The CLI help output doesn’t explain anything about these distinctions. (Still says “Remove all unused local volumes”, nothing about anonymous vs named)

Yeah, the help needs to change to say ‘anonymous.’

The documentation does not explain anything about these distinctions. (Same as above). We had to look in a specific change log to find the information.

Same as the help output, PRs welcome.

Seems like when you change something like this, “principal of least surprise” should apply. I don’t care about anonymous volumes vs named volumes, for one.

I’d like to point out you’re a tiny minority there – for the vast majority of users, “Docker deleted my data after I ran system prune -a” has been a sharp edge for years. Most users expect prune to ‘clean up garbage,’ not ‘clean up the things I wanted Docker to keep.’

As mentioned (and acknowledged by you), this change was not actually propagated to other parts of the CLI.

The only part where this possibly needs to propagate is docker system prune -a and we’re still not sure what the better behavior is.

That way, if a Docker user sees a volume isn’t getting cleaned up, they can run -h, and hopefully notice mention of named vs anonymous volumes.

Agreed, there should be an example of using the all filter in the help text.


Please keep in mind that this has been a persistent pain for educators, commercial support, and undercaffinated experts for years. People are here in this thread because they find the behavior change surprising, and yeah, it looks like review missed the docs updates needed (and this is because of the historical incorrect split of client/server logic we are still cleaning up) – however, please keep in mind that this thread represents the minority of users who find this behavior unexpected or problematic.

We certainly can improve here, and there are a lot of valid points, but the happy path for the majority of users is to stop pruning named volumes by default.

root@server ~ [125]# docker volume prune --all
unknown flag: --all
See 'docker volume prune --help'.

root@server ~ [125]# docker --version
Docker version 23.0.0, build e92dd87
+ + + +
Work to be completed:
Decide whether each statement agrees with the thread on Docker volume pruning. Answer yes or no and quote the words from the thread that decide it.
1. According to the thread, the CLI help output still says "Remove all unused local volumes."
2. In the thread, running docker volume prune --all on Docker version 23.0.0 succeeds.
3. The thread says the change was carried through to every other part of the CLI.
+ + + +
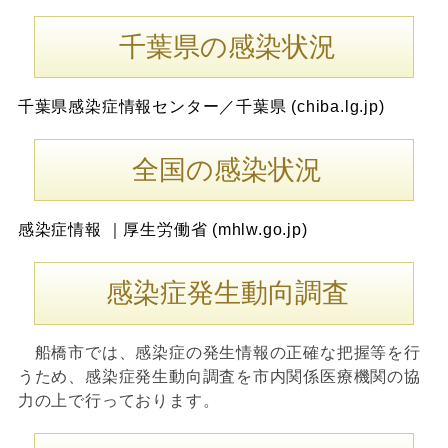
千葉県の感染状況
千葉県感染症情報センター／千葉県 (chiba.lg.jp)
全国の感染状況
感染症情報 ｜厚生労働省 (mhlw.go.jp)
感染症発生動向調査
船橋市では、感染症の発生情報の正確な把握等を行
うため、感染症発生動向調査を市内関係医療機関の協
力の上で行っております。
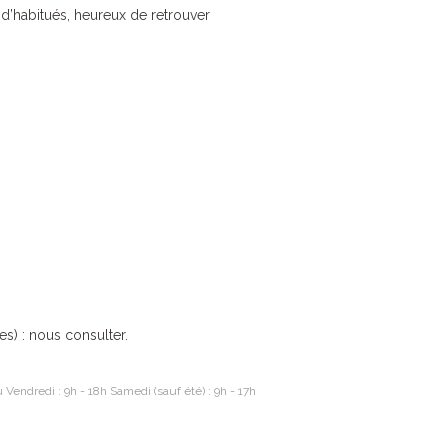
d’habitués, heureux de retrouver
es) : nous consulter.
 Vendredi : 9h - 18h Samedi (sauf été) : 9h - 17h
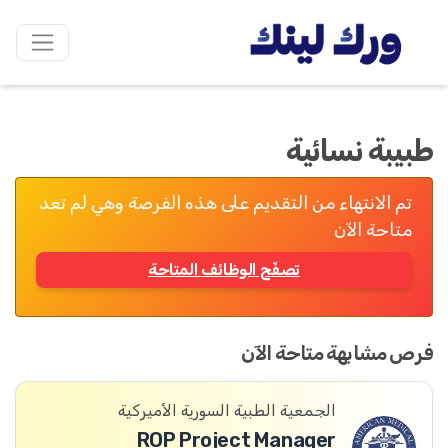
طبيبة نسائية
تم الانتهاء من التقديم على هذه الفرصة وهي لم تعد
متاحة الآن
تصفّح الوظائف المتاحة
فرص مشابهة متاحة الآن
الجمعية الطبية السورية الأميركية
ROP Project Manager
+ + + +
Response to the task:
1. Yes: "Still says “Remove all unused local volumes”, nothing about anonymous vs named"
2. No: "unknown flag: --all"
3. No: "this change was not actually propagated to other parts of the CLI."